Kronos Resistor's The Book of Pariah

Davenport's progressive metal band Kronos Resistor released a lengthy LP called The Book of Pariah earlier this year. The five-piece band has a discerning ear for epic metal arrangements that veer between guttural metalcore beatdowns and more stately, almost neo-classical interludes built over washes of synth and bright guitar harmonies. When your band has “Between the Buried and Me” listed as a genre tag on Bandcamp alongside more conventional but no less indicative choices such as “mathcore” and “melodic metal,” you might go into their music knowing what to expect: a fusion of disparate genres and moods, all of which orbit around a bruising core of barked vocals and palm-muted guitar shred.

KronosResistor.bandcamp.com/album/the-book-of-pariah

Songs veer into unexpected structural detours, finding room for passages of clean vocals and irregular-time-signature grooves that fall closer to jazz fusion than anything in the metal playbook.

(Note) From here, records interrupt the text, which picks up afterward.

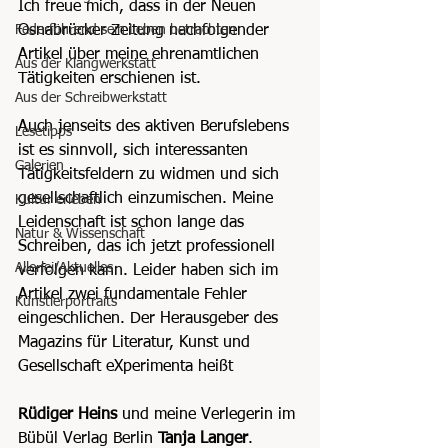
Ich freue mich, dass in der Neuen 
Federführend sein Leben betrachten
Osnabrücker Zeitung nachfolgender 
Artikel über meine ehrenamtlichen 
Aus der Klangwerkstatt
Tätigkeiten erschienen ist.
Aus der Schreibwerkstatt
Auch jenseits des aktiven Berufslebens 
Lesetipps
ist es sinnvoll, sich interessanten 
Galerien
Tätigkeitsfeldern zu widmen und sich 
gesellschaftlich einzumischen. Meine 
Kultur erleben
Leidenschaft ist schon lange das 
Natur & Wissenschaft
Schreiben, das ich jetzt professionell 
Allerlei/Aktuelles
verfolgen kann. Leider haben sich im 
Artikel zwei fundamentale Fehler 
Künstlerportraits
eingeschlichen. Der Herausgeber des 
Magazins für Literatur, Kunst und 
Gesellschaft eXperimenta heißt
Rüdiger Heins
 und meine Verlegerin im 
Bübül Verlag Berlin 
Tanja Langer
.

Major props to mixing engineer Billy Gardner Jr. for producing the band at a crushing level of intensity, easily comparable to marquee releases coming out on labels such as Relapse Records. The fact that such a band originates in Davenport attests to the untold depths of the city’s metal scene, and the lengths to which Midwest shredders will go to put together a cohesive and heavy-as-hell cycle of songs.

Opener “Becoming Pariah” sets the tone for much of the album with its start-and-stop clusters of riffs, its segues into more dissonant guitar harmonies, and the moments in which legible, cleaner vocal lines cut through a bedrock of double kick-drum beats and lacerating guitars. Album highlight “The Immutable Petulance of Anthema” (say that five times fast) crams many of the band’s strengths into a compact five-minute structure. The track leads off with a haze of choppy guitar lines and delay-drenched synth elements before kicking into a more gothic atmosphere with the introduction of bass bombs and discordant chunks of guitar. The song starts inching upwards with a tight, double-time guitar riff tethered to precisely placed drum accents, before kicking off into a metalcore centerpiece section with a jackhammer riff that feels closer to Meshuggah than anything from the “-core” family.

Album closer “Inevitable Eradication vs. Astonishing Unification” (I’m rooting for the latter) lays on the cheese a little thick with its spoken-word intro, but makes up for it by the time a hard-panned peal of distorted guitar enters the mix. At that point, the song launches into one of the album’s most effective riffs that climbs up and down a sinuous guitar scale as the vocals rip through the mix with ferocious, martial howls. With this section juxtaposed against a tempo-blasted series of riffs pounded out with intricate cross-picking, the sum total approaches the band’s proudly proclaimed Between the Buried and Me influence, while also landing in the neighborhood of such progressive metal luminaries as The Faceless or Animals as Leaders. Most importantly for fans of the genre within which they operate, Kronos Resistor knows that attention spans can often wane during an hour-long album, and aren’t afraid to overload their song structures with upheavals in form that ascend in a linear narrative fashion and end far, far away from where they begin.